* _WHAT YOU NEED TO DO_
Reproduce each line from the records that holds "events".
** Opening DATA SUPPLIED block **
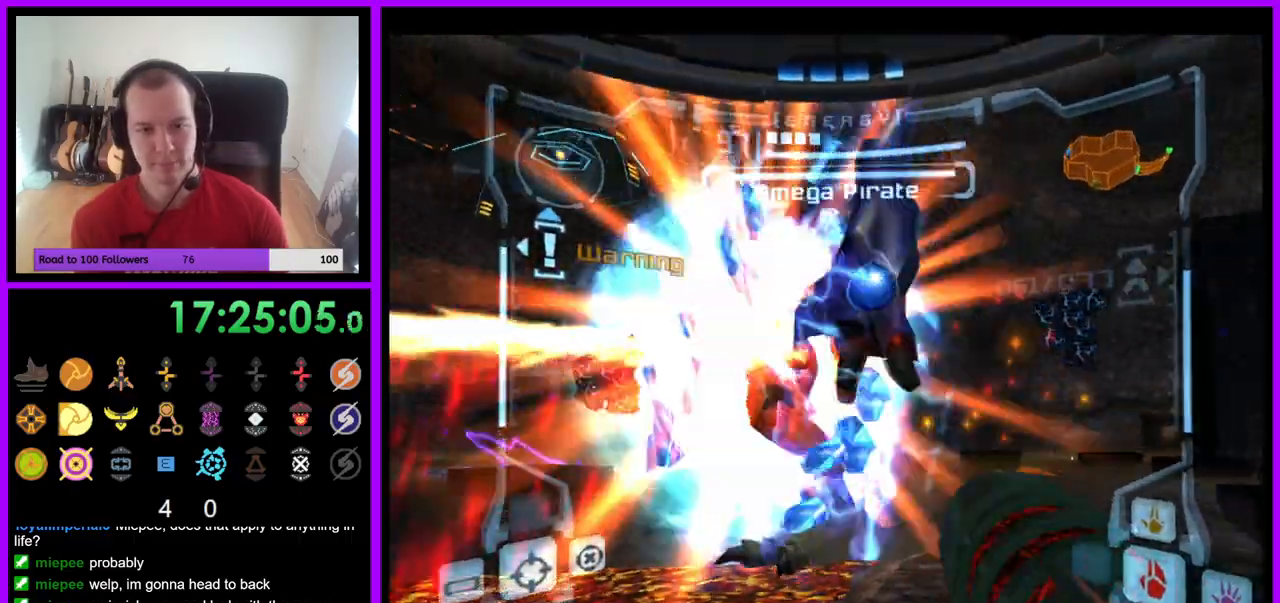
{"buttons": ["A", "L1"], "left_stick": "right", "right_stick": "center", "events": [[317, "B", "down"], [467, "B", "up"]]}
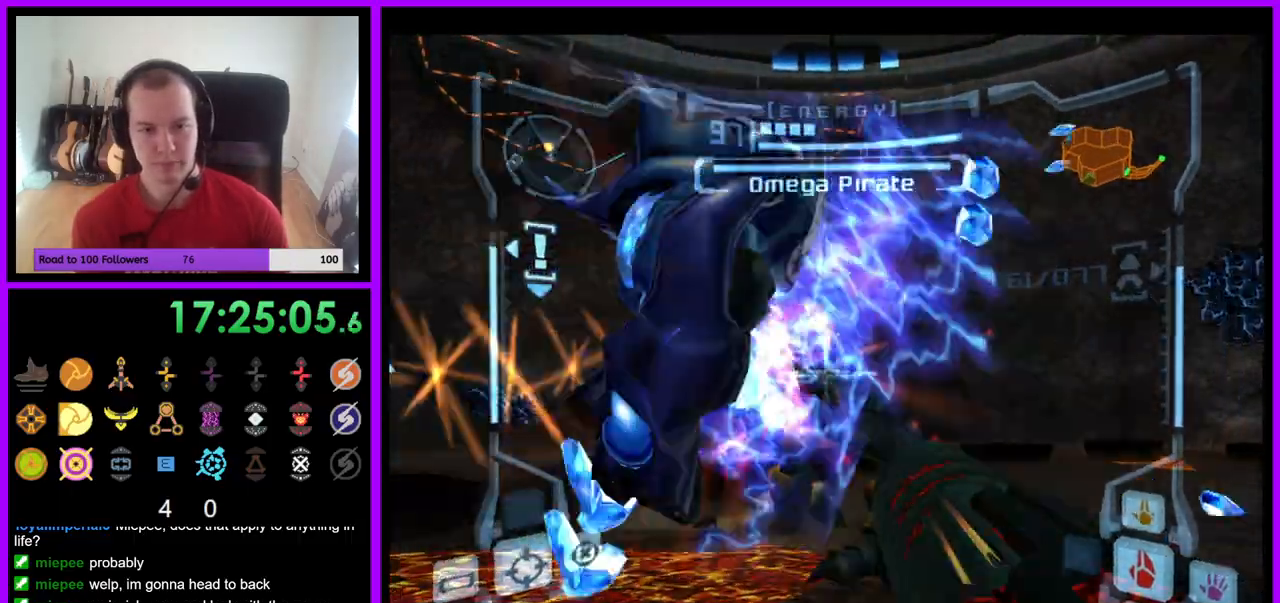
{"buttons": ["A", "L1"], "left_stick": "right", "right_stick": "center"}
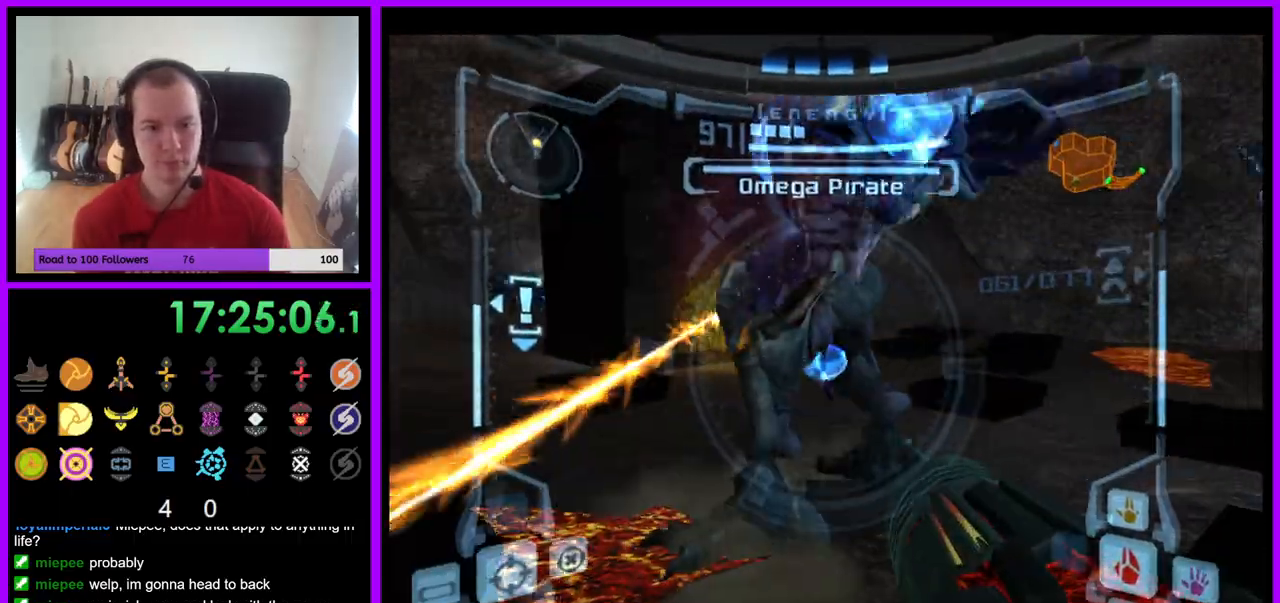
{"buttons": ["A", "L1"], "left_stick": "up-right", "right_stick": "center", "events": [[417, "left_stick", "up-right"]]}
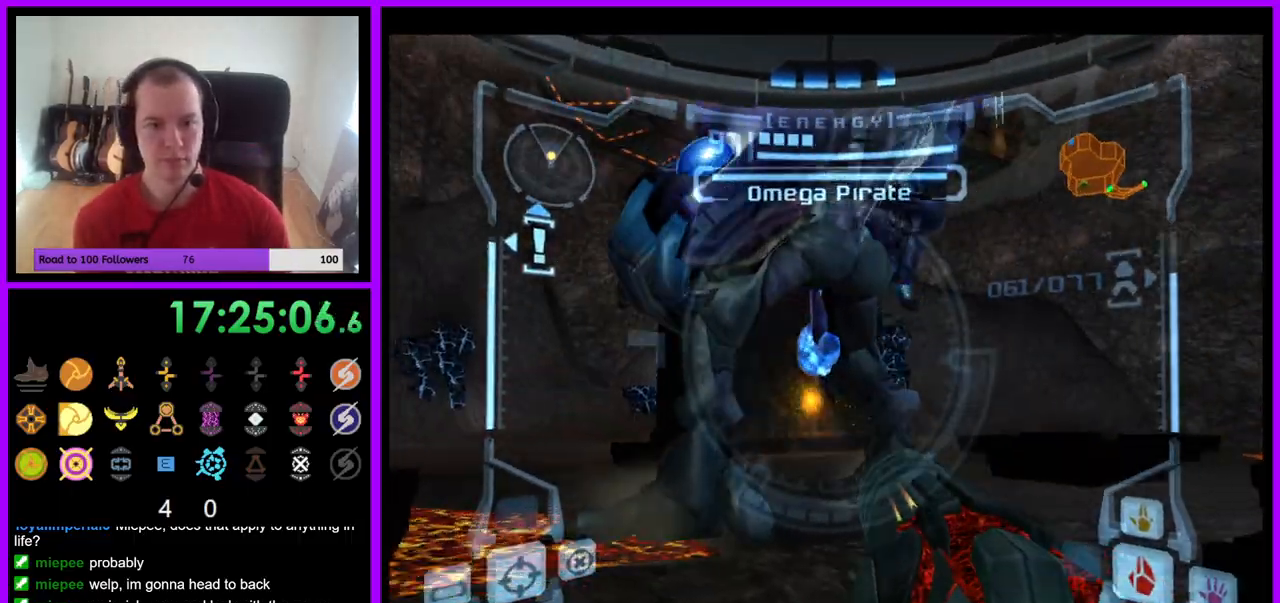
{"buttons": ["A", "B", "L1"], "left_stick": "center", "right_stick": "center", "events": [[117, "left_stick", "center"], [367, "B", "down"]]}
** Closing DATA SUPPLIED block **
** Opening DATA SUPPLIED block **
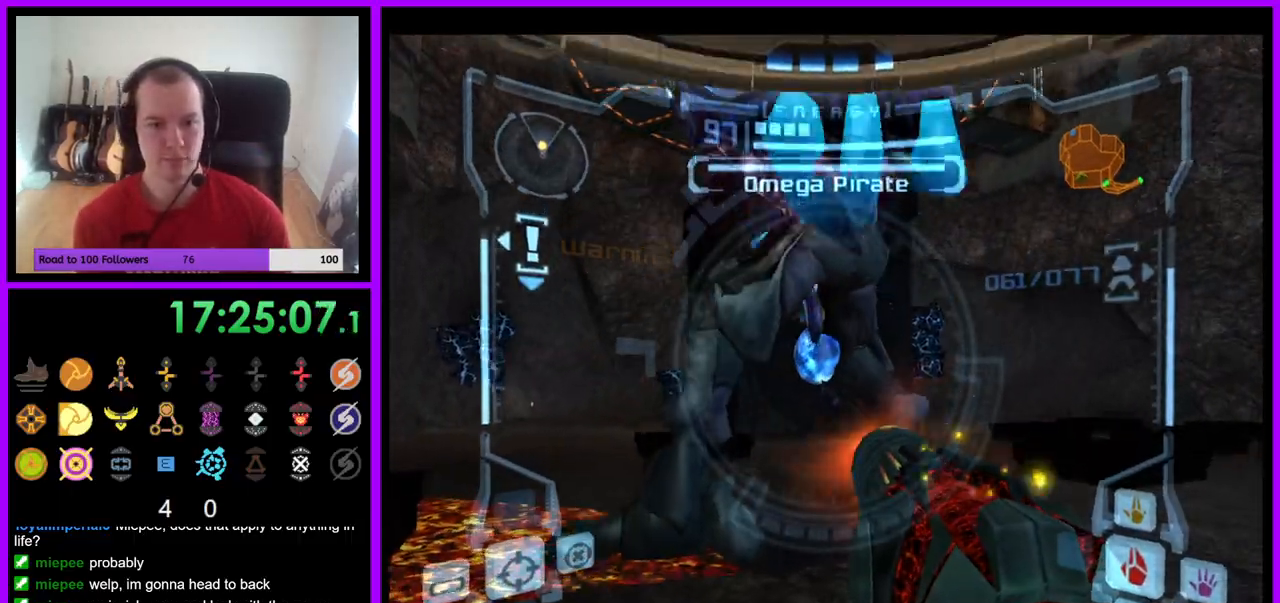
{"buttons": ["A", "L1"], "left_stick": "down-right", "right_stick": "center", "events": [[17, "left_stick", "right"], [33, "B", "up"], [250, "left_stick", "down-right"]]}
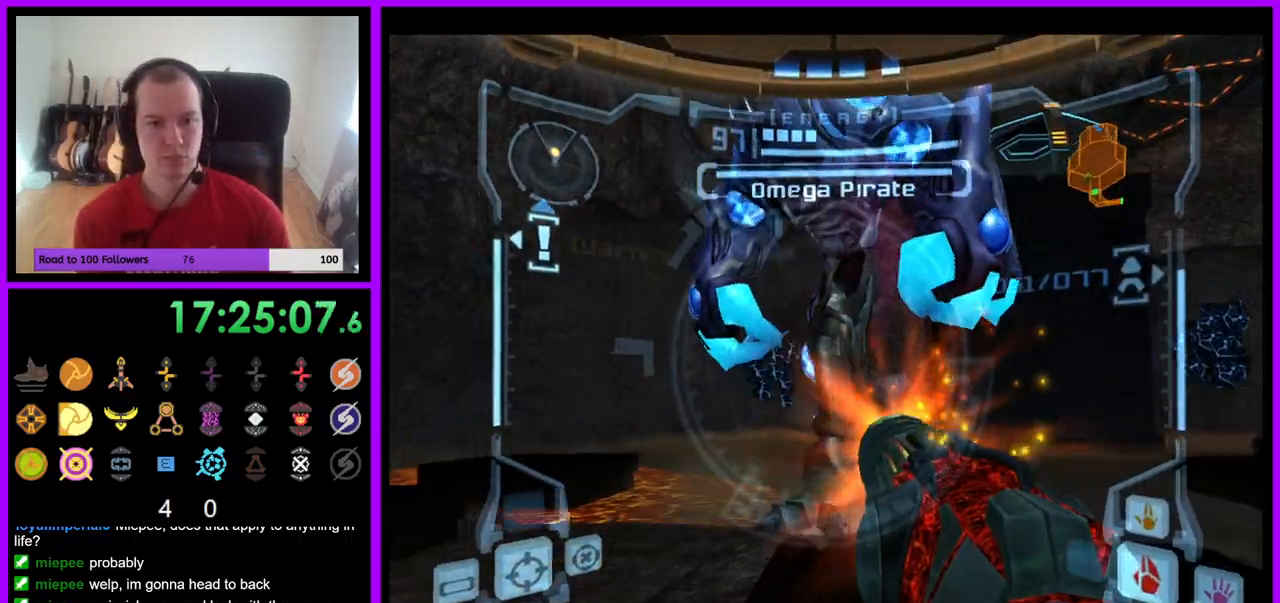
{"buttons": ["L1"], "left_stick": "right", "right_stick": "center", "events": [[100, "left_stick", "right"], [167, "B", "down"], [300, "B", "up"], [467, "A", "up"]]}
** Closing DATA SUPPLIED block **
* _OUTPUT OF THE EXERCISE_
{"buttons": ["A", "L1"], "left_stick": "right", "right_stick": "center", "events": [[317, "B", "down"], [467, "B", "up"]]}
{"buttons": ["A", "L1"], "left_stick": "up-right", "right_stick": "center", "events": [[417, "left_stick", "up-right"]]}
{"buttons": ["A", "B", "L1"], "left_stick": "center", "right_stick": "center", "events": [[117, "left_stick", "center"], [367, "B", "down"]]}
{"buttons": ["A", "L1"], "left_stick": "down-right", "right_stick": "center", "events": [[17, "left_stick", "right"], [33, "B", "up"], [250, "left_stick", "down-right"]]}
{"buttons": ["L1"], "left_stick": "right", "right_stick": "center", "events": [[100, "left_stick", "right"], [167, "B", "down"], [300, "B", "up"], [467, "A", "up"]]}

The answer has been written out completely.